Archaeopteryx fossil (Creative Commons - Wikipedia)
(PhysOrg.com) -- The crown of the famous
150-million-year-old Archaeopteryx fossil as the first bird has been
restored by a new evolutionary tree.
Archaeopteryx had been considered for 150 years to be the first known bird since the first complete specimen was found in Germany in 1861, revealing a combination of reptilian and and bird features. But Chinese researchers asserted recently that a new and closely related fossil, Xiaotingia zhengi, was a bird-like dinosaur - therefore suggesting that Archaeopteryx was also a dinosaur.
However, the new study, led by Dr Michael Lee, of the South Australian Museum, used a more detailed analyis to show that Archaeopteryx was a bird.

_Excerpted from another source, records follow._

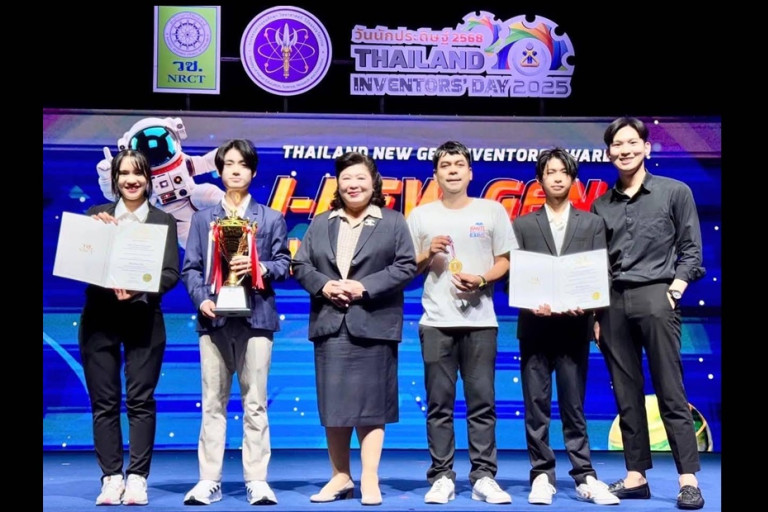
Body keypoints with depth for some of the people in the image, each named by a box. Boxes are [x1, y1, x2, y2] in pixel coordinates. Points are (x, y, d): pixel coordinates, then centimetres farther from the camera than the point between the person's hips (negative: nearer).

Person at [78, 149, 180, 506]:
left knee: (141, 400, 0)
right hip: (99, 319, 1)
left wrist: (137, 289, -18)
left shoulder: (163, 221, 6)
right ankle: (111, 477, 9)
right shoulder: (96, 215, 10)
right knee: (104, 402, 2)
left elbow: (171, 273, -3)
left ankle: (137, 477, 5)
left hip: (144, 320, -1)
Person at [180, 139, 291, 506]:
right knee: (213, 403, 2)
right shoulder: (203, 218, 14)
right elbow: (190, 268, 8)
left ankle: (256, 479, 3)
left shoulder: (271, 218, 13)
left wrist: (259, 267, -13)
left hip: (255, 317, -1)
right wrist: (201, 299, -9)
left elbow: (284, 263, 7)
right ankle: (209, 480, 5)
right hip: (214, 318, 1)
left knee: (255, 403, -1)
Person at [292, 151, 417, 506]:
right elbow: (301, 265, 8)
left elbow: (405, 266, -4)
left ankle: (369, 480, 6)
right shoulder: (320, 224, 14)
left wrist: (366, 287, -14)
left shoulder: (393, 222, 5)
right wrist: (323, 286, -11)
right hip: (330, 324, 3)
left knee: (370, 403, 0)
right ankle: (340, 477, 15)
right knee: (333, 403, 5)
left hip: (373, 325, -3)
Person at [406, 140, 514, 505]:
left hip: (480, 320, 0)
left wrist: (481, 279, -11)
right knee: (439, 404, 2)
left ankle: (484, 477, 7)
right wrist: (428, 256, -9)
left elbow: (504, 261, 7)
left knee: (482, 403, 1)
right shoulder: (421, 215, 8)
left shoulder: (492, 211, 7)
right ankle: (442, 477, 7)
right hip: (436, 322, 0)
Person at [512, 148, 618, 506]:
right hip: (535, 326, 0)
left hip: (574, 326, 0)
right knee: (536, 406, 3)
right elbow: (512, 274, 0)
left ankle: (584, 477, 7)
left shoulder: (592, 224, 9)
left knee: (573, 405, 4)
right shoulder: (523, 225, 8)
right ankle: (542, 476, 9)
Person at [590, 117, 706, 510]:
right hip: (612, 302, 4)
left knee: (670, 392, -5)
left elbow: (691, 248, 5)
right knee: (626, 395, 5)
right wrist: (594, 311, 7)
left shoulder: (675, 192, 6)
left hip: (655, 297, -3)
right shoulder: (601, 205, 13)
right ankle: (636, 476, 10)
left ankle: (688, 480, -4)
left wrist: (677, 286, -8)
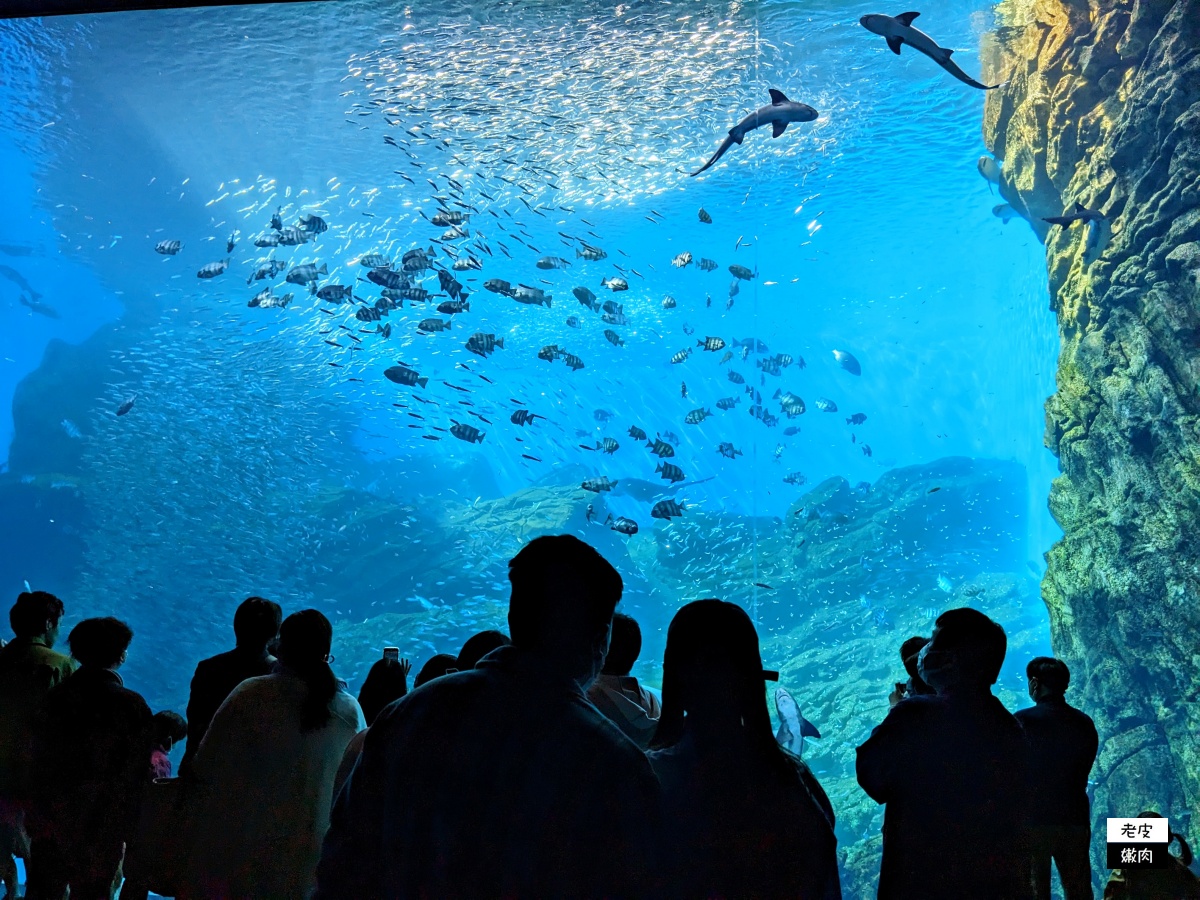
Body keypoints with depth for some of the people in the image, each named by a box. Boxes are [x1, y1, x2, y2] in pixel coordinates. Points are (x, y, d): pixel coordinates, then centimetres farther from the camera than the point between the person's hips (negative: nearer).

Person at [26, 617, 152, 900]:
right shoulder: (132, 706, -14)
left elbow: (39, 760, 3)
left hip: (49, 817, 4)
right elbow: (134, 779, -11)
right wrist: (125, 827, 0)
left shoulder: (54, 697, -2)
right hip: (99, 824, -4)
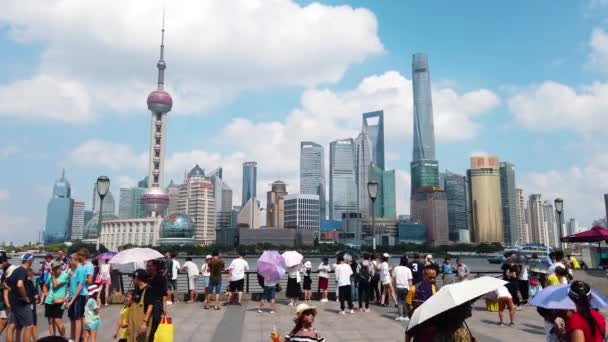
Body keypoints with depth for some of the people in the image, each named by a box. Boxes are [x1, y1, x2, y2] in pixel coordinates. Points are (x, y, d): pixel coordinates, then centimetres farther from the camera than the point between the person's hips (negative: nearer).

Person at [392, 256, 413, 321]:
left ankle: (400, 315, 0)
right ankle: (405, 316, 11)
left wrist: (395, 286, 12)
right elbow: (410, 281, -4)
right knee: (405, 302, 9)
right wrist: (410, 288, 4)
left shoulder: (396, 268, -1)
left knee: (400, 301, 7)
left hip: (398, 287, 1)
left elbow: (394, 278, 3)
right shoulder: (408, 270, -5)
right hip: (406, 287, -1)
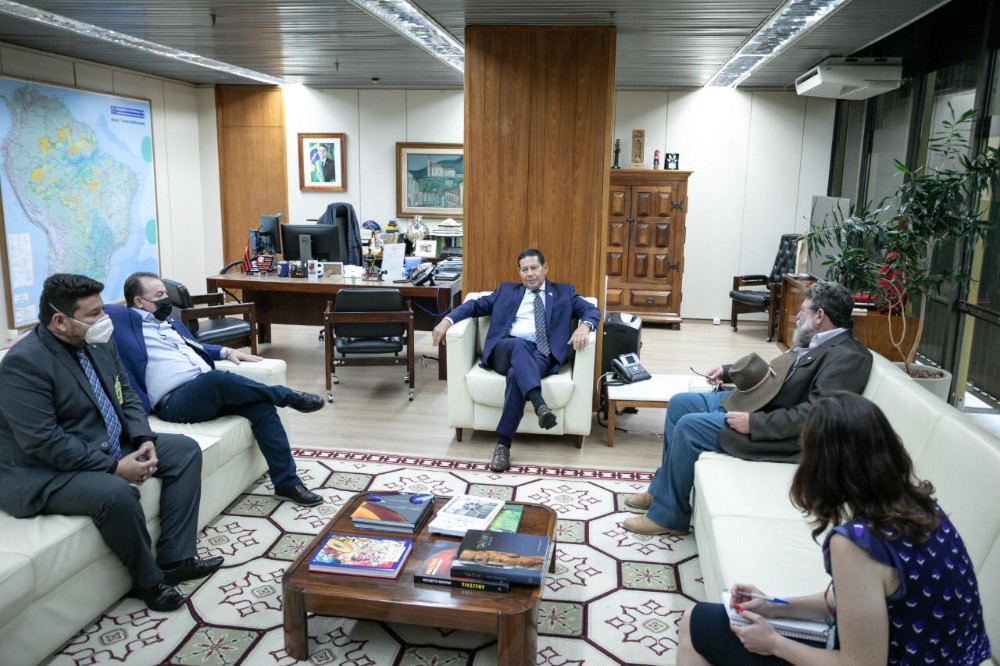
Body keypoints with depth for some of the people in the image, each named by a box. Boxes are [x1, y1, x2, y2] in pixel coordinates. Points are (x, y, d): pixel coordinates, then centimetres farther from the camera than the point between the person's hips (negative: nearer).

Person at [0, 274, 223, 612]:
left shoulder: (98, 343, 2)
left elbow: (127, 396, 11)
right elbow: (43, 442, -28)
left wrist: (144, 440, -8)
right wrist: (115, 467, -27)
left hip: (111, 446, 9)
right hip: (46, 472, -9)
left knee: (186, 450, 2)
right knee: (116, 493, -35)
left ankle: (175, 559, 0)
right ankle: (149, 580, -8)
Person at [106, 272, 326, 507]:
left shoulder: (169, 321, 26)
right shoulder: (126, 320, 3)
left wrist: (226, 351, 25)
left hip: (209, 390, 8)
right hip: (175, 400, -7)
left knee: (261, 406, -15)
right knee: (217, 378, -37)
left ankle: (287, 482, -11)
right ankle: (288, 396, -14)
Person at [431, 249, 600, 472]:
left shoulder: (564, 292, 23)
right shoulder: (506, 290, 27)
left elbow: (592, 310, 12)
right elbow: (476, 305, 20)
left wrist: (584, 326, -13)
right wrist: (447, 320, 1)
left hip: (542, 354, -1)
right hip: (505, 350, 1)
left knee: (517, 374, -35)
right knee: (520, 344, -37)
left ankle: (503, 444, -34)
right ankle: (540, 405, -55)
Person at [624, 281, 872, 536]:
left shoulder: (848, 356, -18)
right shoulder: (816, 341, 12)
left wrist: (753, 423, -27)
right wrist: (728, 371, 18)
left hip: (777, 432, -10)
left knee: (689, 426, -19)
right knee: (679, 404, 7)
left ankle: (668, 516, -3)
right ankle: (662, 490, 17)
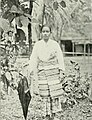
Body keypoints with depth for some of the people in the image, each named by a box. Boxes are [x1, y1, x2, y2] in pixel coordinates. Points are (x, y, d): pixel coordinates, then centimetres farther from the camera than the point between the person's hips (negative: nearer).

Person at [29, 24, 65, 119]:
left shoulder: (54, 44, 0)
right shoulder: (37, 45, 3)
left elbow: (60, 58, 2)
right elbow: (34, 60, 6)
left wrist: (61, 72, -2)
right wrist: (35, 74, 4)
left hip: (54, 71, -1)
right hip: (42, 72, 1)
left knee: (55, 93, -2)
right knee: (45, 95, 3)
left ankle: (53, 112, 9)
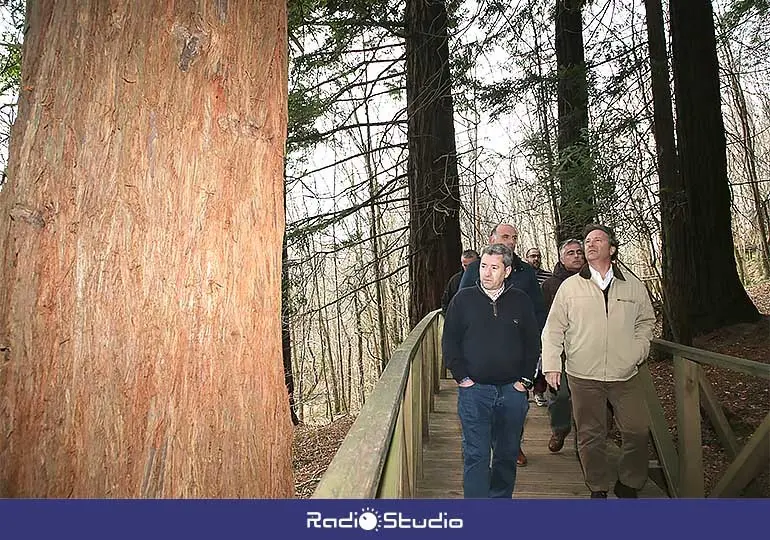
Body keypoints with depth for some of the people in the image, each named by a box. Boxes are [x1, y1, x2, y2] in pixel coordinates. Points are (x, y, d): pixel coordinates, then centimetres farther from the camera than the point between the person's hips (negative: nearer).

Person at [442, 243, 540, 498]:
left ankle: (501, 498, 33)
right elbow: (449, 341, 2)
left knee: (507, 453, 14)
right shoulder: (463, 299, 0)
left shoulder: (520, 301, 4)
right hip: (474, 390, -2)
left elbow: (533, 343, 9)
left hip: (512, 391, 2)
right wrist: (461, 376, -4)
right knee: (476, 455, 0)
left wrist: (525, 379, 2)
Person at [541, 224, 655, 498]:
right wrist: (551, 364, -3)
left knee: (638, 431, 4)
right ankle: (598, 489, 26)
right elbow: (554, 329, 2)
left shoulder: (633, 285, 5)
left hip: (625, 374, 2)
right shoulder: (569, 286, 1)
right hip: (583, 376, -1)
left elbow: (646, 320, 19)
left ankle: (628, 486, 28)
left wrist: (638, 349, 3)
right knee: (590, 435, 8)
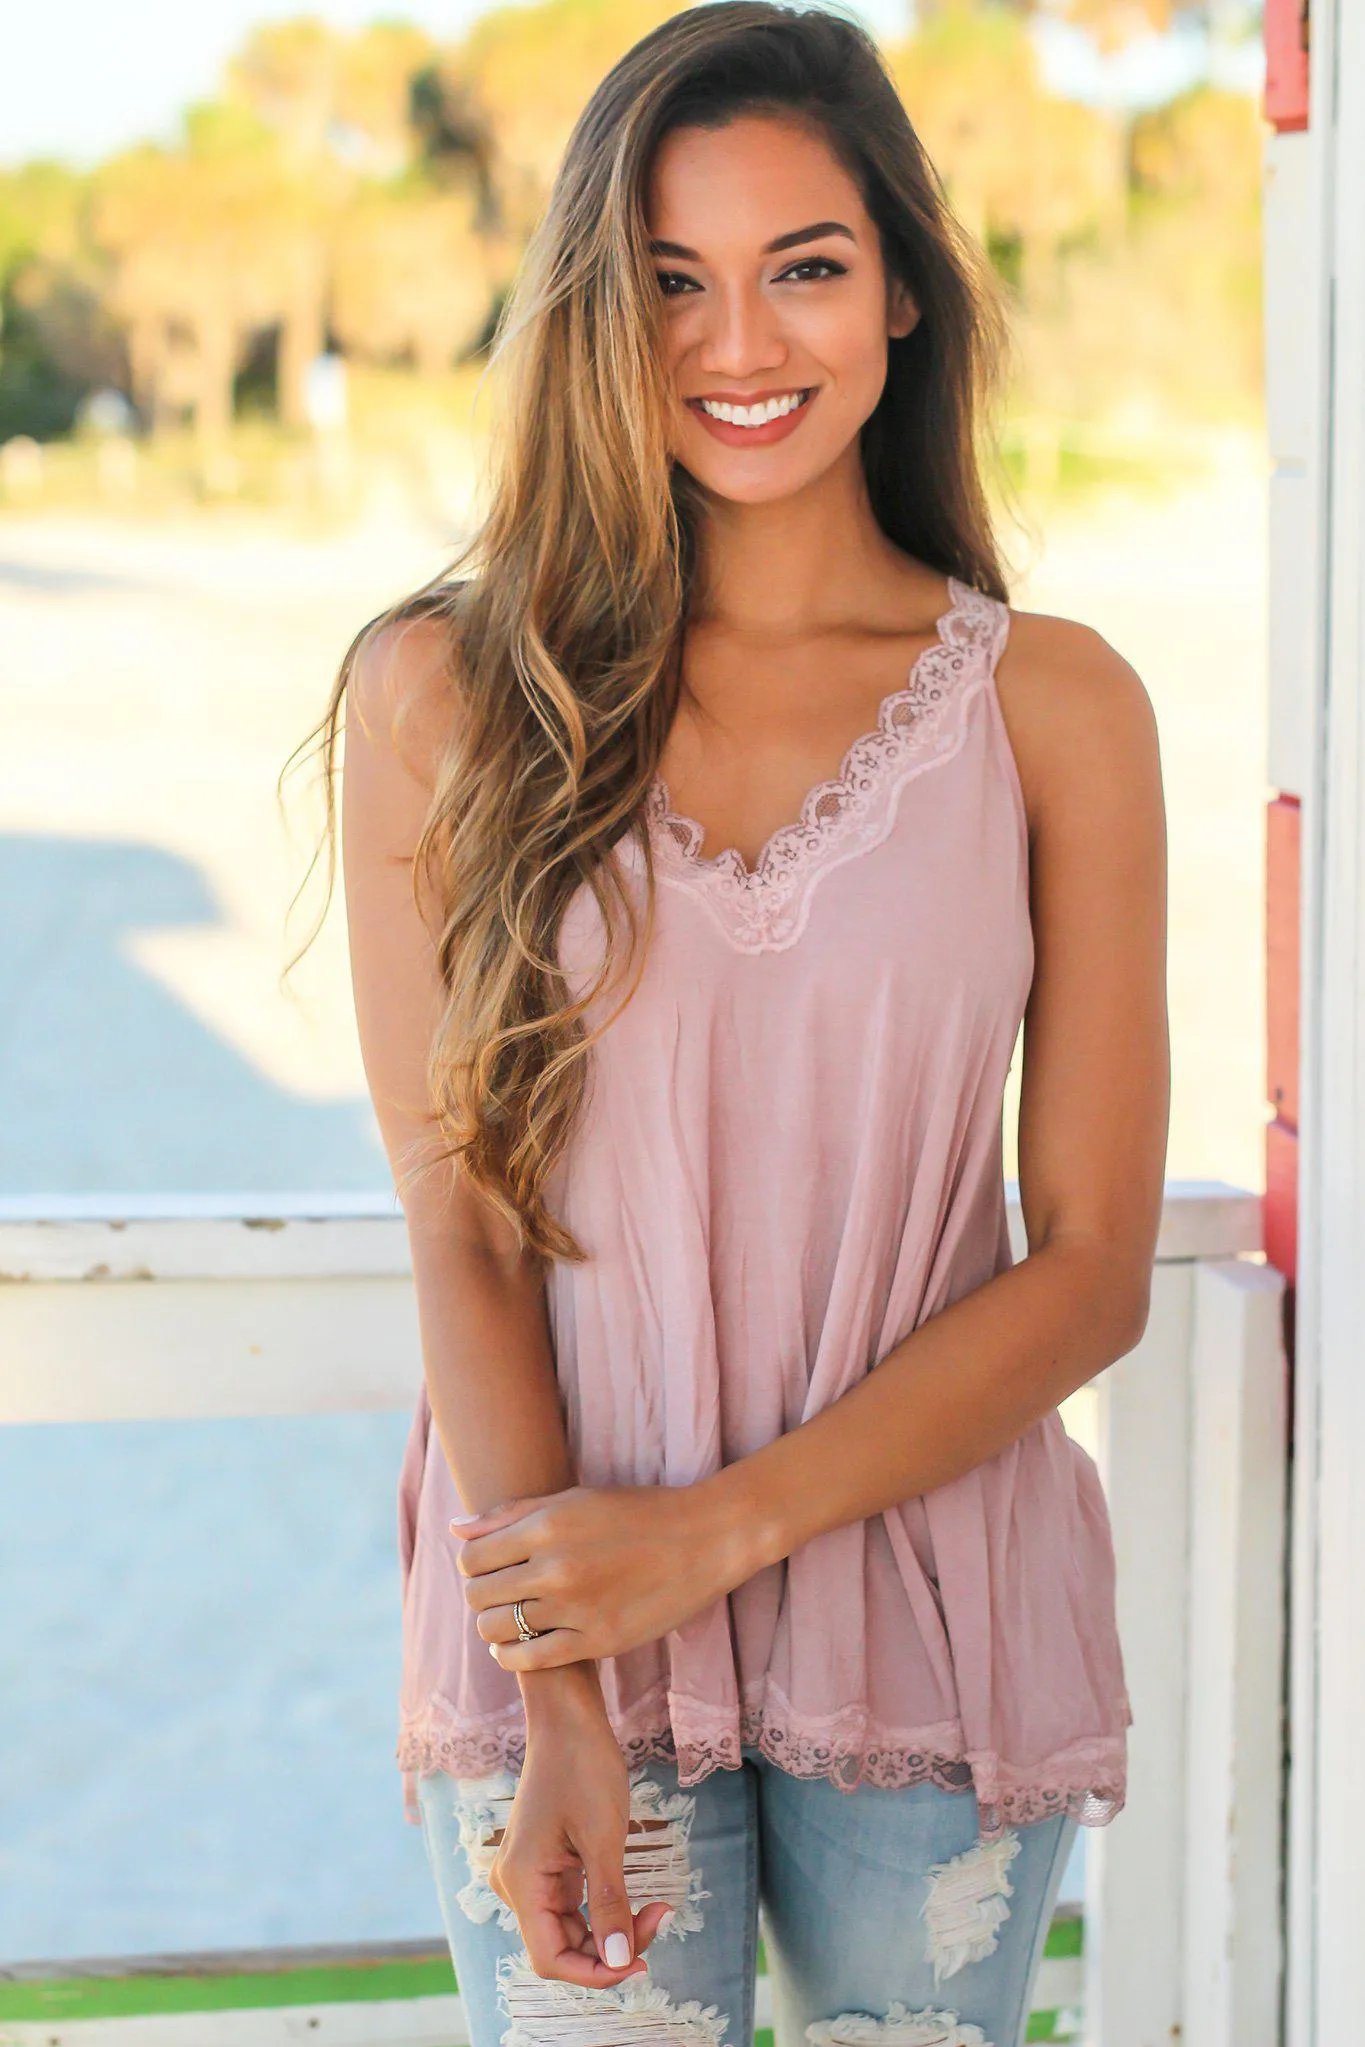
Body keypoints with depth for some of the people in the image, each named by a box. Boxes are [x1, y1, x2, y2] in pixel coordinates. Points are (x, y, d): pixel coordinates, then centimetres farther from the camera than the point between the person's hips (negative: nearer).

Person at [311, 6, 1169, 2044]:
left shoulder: (1054, 706, -1)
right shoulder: (446, 694, -1)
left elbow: (1092, 1269, -3)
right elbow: (459, 1222, -5)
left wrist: (716, 1528, -12)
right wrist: (563, 1700, -14)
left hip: (938, 1622, 1)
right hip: (557, 1606, -1)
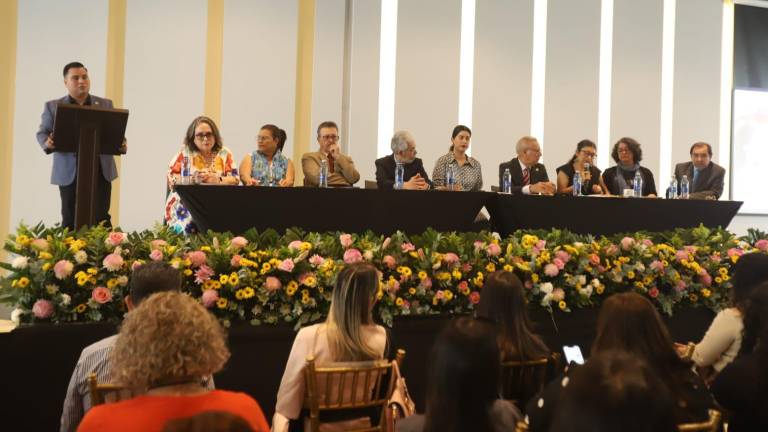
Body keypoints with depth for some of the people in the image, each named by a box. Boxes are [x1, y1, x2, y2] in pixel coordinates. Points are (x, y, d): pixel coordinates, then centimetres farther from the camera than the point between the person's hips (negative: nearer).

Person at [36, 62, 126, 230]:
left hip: (100, 170, 1)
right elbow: (42, 132, 8)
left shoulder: (105, 104, 13)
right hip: (69, 172, -1)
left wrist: (121, 145, -12)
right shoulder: (53, 106, 9)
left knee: (101, 218, -2)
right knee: (70, 220, 2)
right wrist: (47, 143, -16)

"Archaeopteryx is iconic in palaeontology as the basal bird, however the plethora of discoveries of feathered dinosaurs in China, in particular, has progressively eroded the distinction of just what defines a bird," says one of the authors, Dr Trevor Worthy, a palaeontologist in the UNSW School of Biological, Earth and Environmental Sciences.
"This trend came to a head when Xaiotingia was analysed most recently and in the analysis presented Archaeopteryx was found to jump ship as it were from the birds to the dromaeosaurs.
"This sensational result was presented and attracted much publicity, but the very weak statistical support for this new relationship was not given due consideration.
"In our work, Mike Lee has shown quite clearly that methodology is highly significant and that before a paradigm is overturned data needs to be rigorously examined.
"Using a different analytical methodology than that usually used by morphologists, but one always used by analysts of molecular data, we found that Archaeopteryx remains the basal bird and does so with strong statistical support.
"This case demonstrates that multiple analysis methods should be used, each with concordant results before a paradigm breaking result is accepted. And it shows that Archaeopteryx remains the key to understanding the origin of birds."